Affected Versions
Symfony 2.3.0 to 2.3.40, 2.7.0 to 2.7.12, 2.8.0 to 2.8.5, and 3.0.0 to 3.0.5
versions of the Security component are affected by this security issue when
using the username/password form authentication listener (and its simpler
version SimpleFormAuthenticationListener
).
This issue has been fixed in Symfony 2.3.41, 2.7.13, 2.8.6, and 3.0.6.
Note that no fixes are provided for Symfony 2.4, 2.5, and 2.6 as they are not maintained anymore.
Description
When an authentication form is submitted by the user and if the user does not exist, the submitted username is stored in the session. If an attacker submit multiple requests with large usernames, he can potentially fill up the session storage.
Resolution
The fix consists in limiting the size of the usernames accepted by the form.
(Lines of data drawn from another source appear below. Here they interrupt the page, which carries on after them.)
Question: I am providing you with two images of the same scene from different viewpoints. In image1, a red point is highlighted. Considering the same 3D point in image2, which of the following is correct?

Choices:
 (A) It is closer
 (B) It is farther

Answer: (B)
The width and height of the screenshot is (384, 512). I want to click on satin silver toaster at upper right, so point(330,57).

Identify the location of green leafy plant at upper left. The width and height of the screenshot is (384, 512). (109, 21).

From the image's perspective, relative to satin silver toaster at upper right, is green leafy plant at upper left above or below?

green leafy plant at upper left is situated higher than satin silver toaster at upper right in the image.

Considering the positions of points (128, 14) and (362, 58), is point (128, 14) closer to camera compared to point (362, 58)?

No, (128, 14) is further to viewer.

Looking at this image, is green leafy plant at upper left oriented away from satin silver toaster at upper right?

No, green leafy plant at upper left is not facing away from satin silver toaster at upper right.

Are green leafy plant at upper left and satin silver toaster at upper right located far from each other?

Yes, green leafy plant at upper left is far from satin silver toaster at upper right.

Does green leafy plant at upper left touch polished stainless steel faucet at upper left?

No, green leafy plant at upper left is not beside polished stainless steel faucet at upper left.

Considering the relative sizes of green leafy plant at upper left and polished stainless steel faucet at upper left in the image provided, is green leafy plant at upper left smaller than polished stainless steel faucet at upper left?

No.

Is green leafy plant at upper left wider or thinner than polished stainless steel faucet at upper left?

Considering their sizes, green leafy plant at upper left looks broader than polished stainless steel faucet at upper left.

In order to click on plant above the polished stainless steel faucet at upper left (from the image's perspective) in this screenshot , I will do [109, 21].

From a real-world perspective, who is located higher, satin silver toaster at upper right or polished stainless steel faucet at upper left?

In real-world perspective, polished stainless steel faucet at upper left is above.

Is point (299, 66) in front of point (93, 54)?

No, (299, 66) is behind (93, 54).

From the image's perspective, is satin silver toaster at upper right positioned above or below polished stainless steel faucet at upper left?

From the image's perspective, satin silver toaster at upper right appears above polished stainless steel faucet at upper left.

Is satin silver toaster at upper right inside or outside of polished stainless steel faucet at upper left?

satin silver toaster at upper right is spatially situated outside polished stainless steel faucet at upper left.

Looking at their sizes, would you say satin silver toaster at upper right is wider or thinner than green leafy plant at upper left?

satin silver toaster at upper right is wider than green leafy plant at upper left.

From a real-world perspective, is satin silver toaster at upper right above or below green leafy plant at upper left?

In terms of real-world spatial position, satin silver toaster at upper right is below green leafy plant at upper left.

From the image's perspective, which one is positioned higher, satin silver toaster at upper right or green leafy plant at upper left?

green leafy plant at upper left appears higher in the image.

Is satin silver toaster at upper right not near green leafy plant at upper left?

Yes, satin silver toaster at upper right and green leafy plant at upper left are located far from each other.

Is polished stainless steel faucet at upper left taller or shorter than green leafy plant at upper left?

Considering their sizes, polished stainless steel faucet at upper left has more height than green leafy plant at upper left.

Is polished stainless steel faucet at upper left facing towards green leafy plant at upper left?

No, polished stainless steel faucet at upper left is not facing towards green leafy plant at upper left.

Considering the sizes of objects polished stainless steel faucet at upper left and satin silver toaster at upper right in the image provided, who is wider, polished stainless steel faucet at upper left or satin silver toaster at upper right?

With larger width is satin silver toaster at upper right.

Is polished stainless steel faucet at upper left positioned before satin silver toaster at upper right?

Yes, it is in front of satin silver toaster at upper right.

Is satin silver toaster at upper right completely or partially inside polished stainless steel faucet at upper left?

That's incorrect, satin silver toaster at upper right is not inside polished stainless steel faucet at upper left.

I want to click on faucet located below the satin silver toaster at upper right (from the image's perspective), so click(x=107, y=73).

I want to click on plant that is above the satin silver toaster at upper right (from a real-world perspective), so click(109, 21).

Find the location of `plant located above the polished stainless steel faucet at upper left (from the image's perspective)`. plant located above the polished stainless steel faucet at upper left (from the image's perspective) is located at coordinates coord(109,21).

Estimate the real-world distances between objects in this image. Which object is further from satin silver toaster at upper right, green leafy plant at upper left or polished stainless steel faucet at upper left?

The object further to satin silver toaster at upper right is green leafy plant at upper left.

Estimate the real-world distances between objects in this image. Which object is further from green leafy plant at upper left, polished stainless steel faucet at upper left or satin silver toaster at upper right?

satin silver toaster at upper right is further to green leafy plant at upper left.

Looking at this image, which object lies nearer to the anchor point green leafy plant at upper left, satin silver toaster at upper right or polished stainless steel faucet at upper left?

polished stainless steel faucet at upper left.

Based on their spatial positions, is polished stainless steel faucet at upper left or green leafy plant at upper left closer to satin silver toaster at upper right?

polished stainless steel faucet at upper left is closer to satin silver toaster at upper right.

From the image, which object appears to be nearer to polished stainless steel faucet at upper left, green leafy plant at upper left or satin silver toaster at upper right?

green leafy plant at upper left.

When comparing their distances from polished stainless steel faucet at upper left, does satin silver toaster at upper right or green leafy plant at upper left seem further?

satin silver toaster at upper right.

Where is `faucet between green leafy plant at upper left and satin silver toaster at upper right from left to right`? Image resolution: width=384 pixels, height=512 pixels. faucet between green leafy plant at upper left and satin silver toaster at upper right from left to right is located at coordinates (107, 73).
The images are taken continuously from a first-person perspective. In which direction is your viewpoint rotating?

To avoid any BC break, the limit is set to 4096 characters, which should be more than enough for normal usages.
The patch for this issue is available here.
2.7.13 is listed twice ;-)
The Security Check Report lists v2.6.13 as vulnerable, but it is not listed above.
Output from our travis:
symfony/symfony (v2.6.13)
CVE-2016-4423: CVE-2016-4423: Large username storage in session
http://symfony.com/blog/cve-2016-4423-large-username-storage-in-session
This checker can only detect vulnerabilities that are referenced Disclaimer in the SensioLabs security advisories database. Execute this command regularly to check the newly discovered vulnerabilities.
All 2.6 versions are vulnerable as stated in the blog post above. 2.6 is not maintained anymore and so, it does not receive security issue patches. You should upgrade.